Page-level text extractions
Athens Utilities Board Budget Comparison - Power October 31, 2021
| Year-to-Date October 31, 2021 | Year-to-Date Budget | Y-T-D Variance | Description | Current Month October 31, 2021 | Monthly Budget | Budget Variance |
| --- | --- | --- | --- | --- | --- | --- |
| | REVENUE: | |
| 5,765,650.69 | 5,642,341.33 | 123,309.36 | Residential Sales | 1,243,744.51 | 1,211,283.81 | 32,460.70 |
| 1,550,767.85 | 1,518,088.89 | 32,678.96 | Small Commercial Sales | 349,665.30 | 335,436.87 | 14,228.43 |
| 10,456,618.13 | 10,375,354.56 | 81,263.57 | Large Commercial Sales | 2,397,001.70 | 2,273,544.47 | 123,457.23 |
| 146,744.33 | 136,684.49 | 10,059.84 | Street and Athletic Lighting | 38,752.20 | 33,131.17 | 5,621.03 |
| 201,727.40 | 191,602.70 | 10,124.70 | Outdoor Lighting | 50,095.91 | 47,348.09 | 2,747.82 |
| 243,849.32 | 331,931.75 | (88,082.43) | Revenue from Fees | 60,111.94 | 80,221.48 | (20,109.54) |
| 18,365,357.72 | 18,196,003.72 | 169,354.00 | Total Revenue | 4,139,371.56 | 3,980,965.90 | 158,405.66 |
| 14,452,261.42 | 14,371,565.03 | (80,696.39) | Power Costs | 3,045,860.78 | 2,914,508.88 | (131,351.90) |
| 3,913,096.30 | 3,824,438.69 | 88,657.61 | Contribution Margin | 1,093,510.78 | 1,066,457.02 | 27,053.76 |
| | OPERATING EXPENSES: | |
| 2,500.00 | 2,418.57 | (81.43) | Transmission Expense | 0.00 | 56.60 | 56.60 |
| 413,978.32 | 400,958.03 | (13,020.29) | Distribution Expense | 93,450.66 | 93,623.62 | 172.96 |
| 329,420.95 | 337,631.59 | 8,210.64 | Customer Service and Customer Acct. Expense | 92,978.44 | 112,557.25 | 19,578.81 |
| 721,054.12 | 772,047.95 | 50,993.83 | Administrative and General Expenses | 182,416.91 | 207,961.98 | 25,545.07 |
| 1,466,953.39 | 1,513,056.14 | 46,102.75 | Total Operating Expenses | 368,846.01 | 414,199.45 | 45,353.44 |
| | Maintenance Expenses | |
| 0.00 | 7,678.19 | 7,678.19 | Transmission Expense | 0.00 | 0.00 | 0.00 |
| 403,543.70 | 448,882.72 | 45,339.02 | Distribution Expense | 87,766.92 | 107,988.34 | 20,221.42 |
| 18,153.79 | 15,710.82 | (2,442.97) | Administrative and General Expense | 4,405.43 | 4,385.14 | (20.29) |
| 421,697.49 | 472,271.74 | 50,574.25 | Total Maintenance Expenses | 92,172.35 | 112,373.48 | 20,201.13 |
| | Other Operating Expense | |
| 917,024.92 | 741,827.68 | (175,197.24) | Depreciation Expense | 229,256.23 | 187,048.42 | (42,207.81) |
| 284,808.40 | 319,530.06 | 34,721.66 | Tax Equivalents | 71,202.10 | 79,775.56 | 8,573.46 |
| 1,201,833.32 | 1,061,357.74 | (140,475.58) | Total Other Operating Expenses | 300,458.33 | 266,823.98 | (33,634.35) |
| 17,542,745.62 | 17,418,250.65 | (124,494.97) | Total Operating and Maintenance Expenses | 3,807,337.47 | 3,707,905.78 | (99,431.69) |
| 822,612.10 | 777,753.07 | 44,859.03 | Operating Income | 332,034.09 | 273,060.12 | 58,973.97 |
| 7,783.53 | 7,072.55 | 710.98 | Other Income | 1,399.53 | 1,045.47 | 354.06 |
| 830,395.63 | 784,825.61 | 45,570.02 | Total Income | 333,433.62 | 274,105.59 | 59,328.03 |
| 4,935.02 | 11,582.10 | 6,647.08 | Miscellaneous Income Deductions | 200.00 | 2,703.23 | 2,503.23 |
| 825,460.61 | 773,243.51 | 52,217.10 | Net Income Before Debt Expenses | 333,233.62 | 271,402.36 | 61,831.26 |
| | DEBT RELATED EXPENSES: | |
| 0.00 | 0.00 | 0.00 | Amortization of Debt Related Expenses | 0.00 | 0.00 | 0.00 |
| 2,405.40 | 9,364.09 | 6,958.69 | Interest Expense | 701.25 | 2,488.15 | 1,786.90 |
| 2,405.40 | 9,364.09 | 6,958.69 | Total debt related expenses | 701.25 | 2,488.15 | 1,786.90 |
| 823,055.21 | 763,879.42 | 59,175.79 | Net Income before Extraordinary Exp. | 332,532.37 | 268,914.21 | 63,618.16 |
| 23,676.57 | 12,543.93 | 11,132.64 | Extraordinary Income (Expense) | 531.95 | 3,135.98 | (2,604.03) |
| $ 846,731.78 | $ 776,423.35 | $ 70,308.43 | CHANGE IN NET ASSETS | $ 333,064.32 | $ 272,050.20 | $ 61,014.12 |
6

* * *

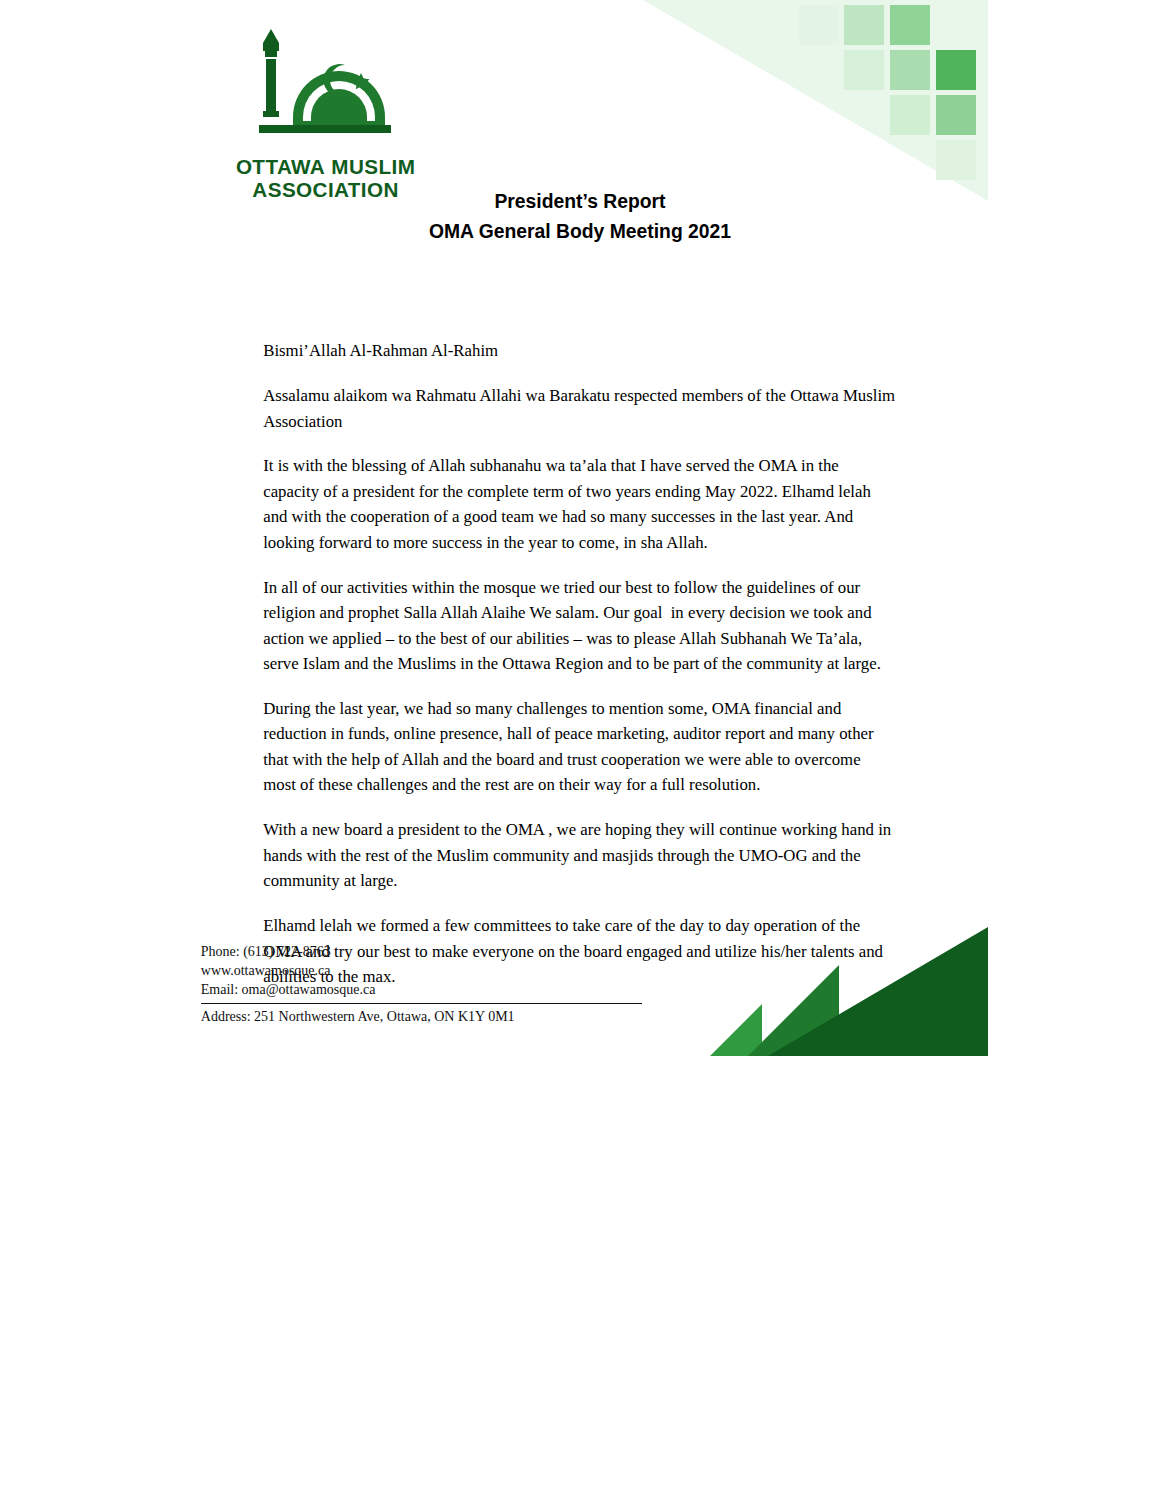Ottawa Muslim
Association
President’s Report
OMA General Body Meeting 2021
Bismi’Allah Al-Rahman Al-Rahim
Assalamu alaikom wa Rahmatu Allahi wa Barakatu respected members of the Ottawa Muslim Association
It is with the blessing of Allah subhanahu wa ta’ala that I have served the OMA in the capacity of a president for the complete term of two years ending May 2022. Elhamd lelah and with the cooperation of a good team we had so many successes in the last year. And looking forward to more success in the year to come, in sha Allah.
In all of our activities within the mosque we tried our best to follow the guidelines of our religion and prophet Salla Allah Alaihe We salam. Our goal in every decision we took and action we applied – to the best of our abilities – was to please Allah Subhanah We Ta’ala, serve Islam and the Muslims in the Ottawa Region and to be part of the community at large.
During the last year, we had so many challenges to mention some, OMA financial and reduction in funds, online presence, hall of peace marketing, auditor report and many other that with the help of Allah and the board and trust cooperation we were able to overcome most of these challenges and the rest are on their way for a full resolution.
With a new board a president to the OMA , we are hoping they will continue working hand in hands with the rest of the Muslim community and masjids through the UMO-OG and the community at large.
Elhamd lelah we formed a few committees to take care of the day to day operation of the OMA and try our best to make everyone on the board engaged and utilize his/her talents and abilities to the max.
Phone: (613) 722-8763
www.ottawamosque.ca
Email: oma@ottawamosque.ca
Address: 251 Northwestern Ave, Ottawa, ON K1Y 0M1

(Task requirements): Look over the entries above. Copy every line that contains the word "Extraordinary".

(Reply to the exercise):
| 823,055.21 | 763,879.42 | 59,175.79 | Net Income before Extraordinary Exp. | 332,532.37 | 268,914.21 | 63,618.16 |
| 23,676.57 | 12,543.93 | 11,132.64 | Extraordinary Income (Expense) | 531.95 | 3,135.98 | (2,604.03) |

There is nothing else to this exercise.